Lake in Saskatchewan, Canada

Whiteswan Lakes are a group of lakes in the Canadian province of Saskatchewan. The lakes are in the boreal forest ecozone west of the Cub Hills. At the southern end of the lakes, on Whelan Bay, is a provincial recreation site and a resort with lodging, camping, and recreational access to the lakes.

The Whiteswan Lakes are in the Northern Saskatchewan Administration District and are central to three nearby provincial parks: Narrow Hills Provincial Park to the east, Clarence-Steepbank Lakes Provincial Park to the north, and Candle Lake Provincial Park to the south. Access to the lakes is from Saskatchewan Highway 913.

== Whiteswan Lake (Whelan Bay) Recreation Site ==
Whiteswan Lake (Whelan Bay) Recreation Site is a provincial recreation site at the southern end of the Whiteswan Lakes on Whelan Bay.
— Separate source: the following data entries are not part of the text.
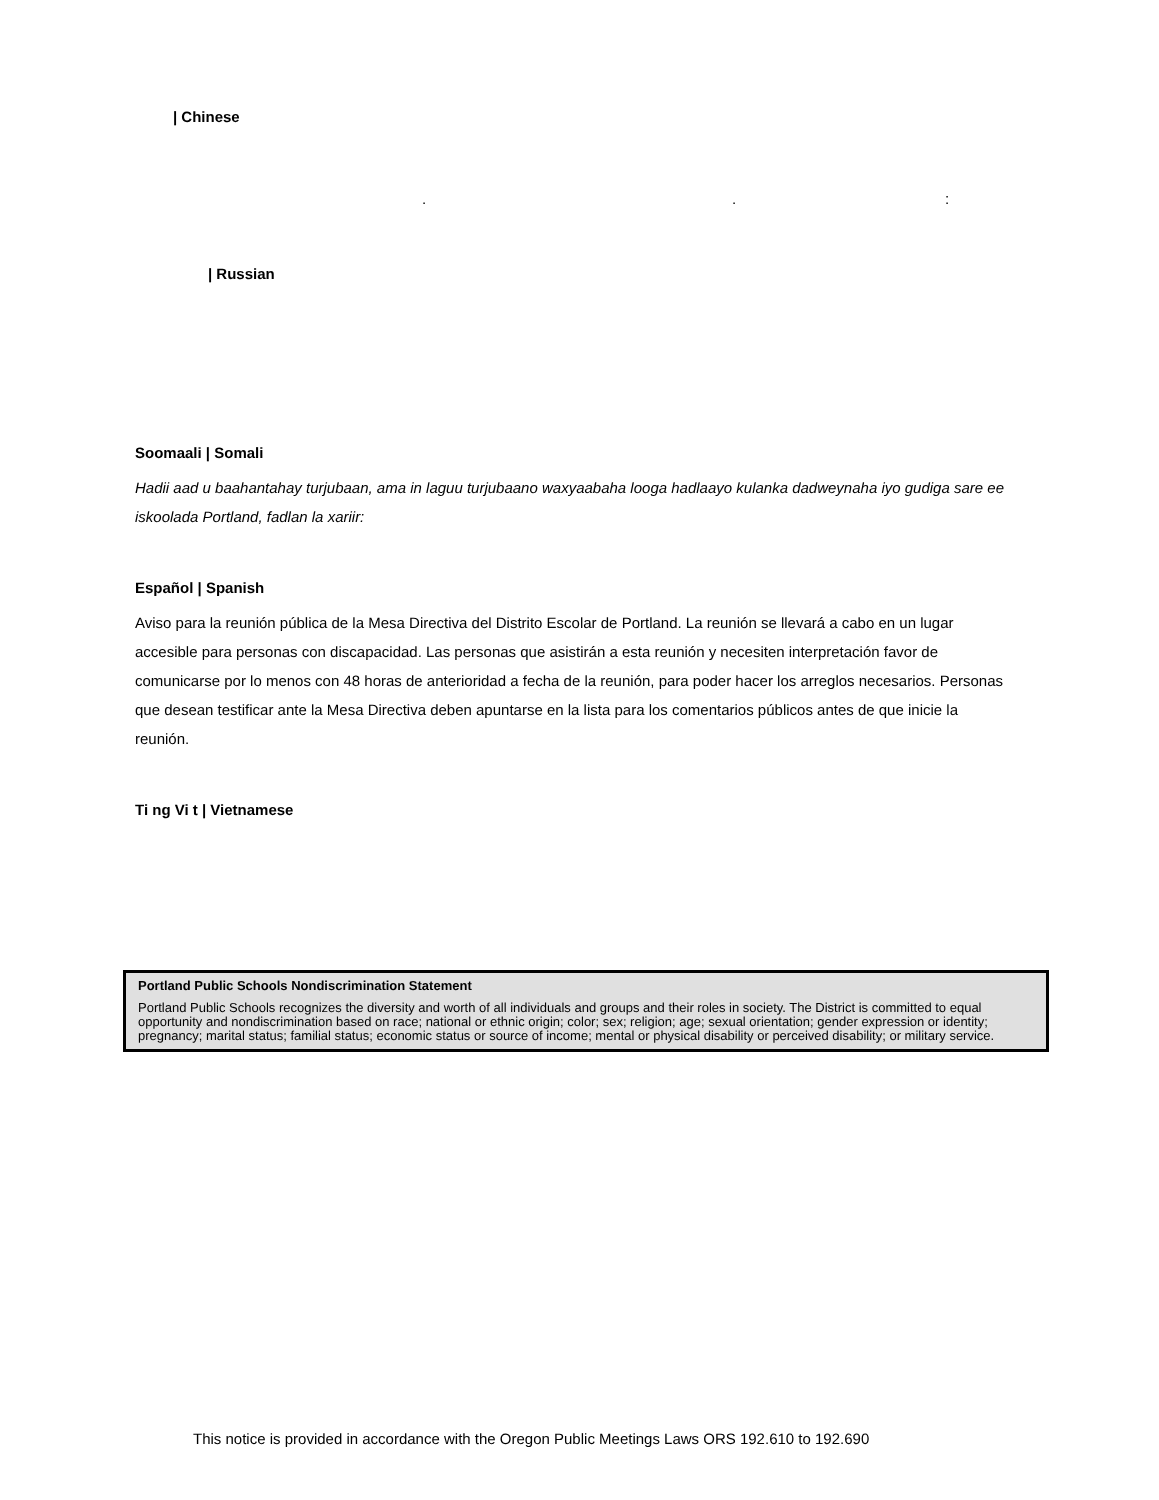| Chinese
. . :
| Russian
Soomaali | Somali
Hadii aad u baahantahay turjubaan, ama in laguu turjubaano waxyaabaha looga hadlaayo kulanka dadweynaha iyo gudiga sare ee iskoolada Portland, fadlan la xariir:
Español | Spanish
Aviso para la reunión pública de la Mesa Directiva del Distrito Escolar de Portland. La reunión se llevará a cabo en un lugar accesible para personas con discapacidad. Las personas que asistirán a esta reunión y necesiten interpretación favor de comunicarse por lo menos con 48 horas de anterioridad a fecha de la reunión, para poder hacer los arreglos necesarios. Personas que desean testificar ante la Mesa Directiva deben apuntarse en la lista para los comentarios públicos antes de que inicie la reunión.
Ti ng Vi t | Vietnamese
Portland Public Schools Nondiscrimination Statement
Portland Public Schools recognizes the diversity and worth of all individuals and groups and their roles in society. The District is committed to equal opportunity and nondiscrimination based on race; national or ethnic origin; color; sex; religion; age; sexual orientation; gender expression or identity; pregnancy; marital status; familial status; economic status or source of income; mental or physical disability or perceived disability; or military service.
This notice is provided in accordance with the Oregon Public Meetings Laws ORS 192.610 to 192.690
The park includes the neighbouring Pinkney Lake and encompasses the Whiteswan Lake Resort. The resort has access to the lakes for scuba diving, swimming, boating, and fishing. There is a licensed restaurant and accommodations include cabins, RV sites, and wilderness campsites. Activities include hiking, ATVing, and, in the winter, 172 km of snowmobile trails.

== Fish species ==
Fish commonly found in the Whiteswan Lakes include lake trout, yellow perch, and northern pike. The lakes are regularly stocked with lake trout.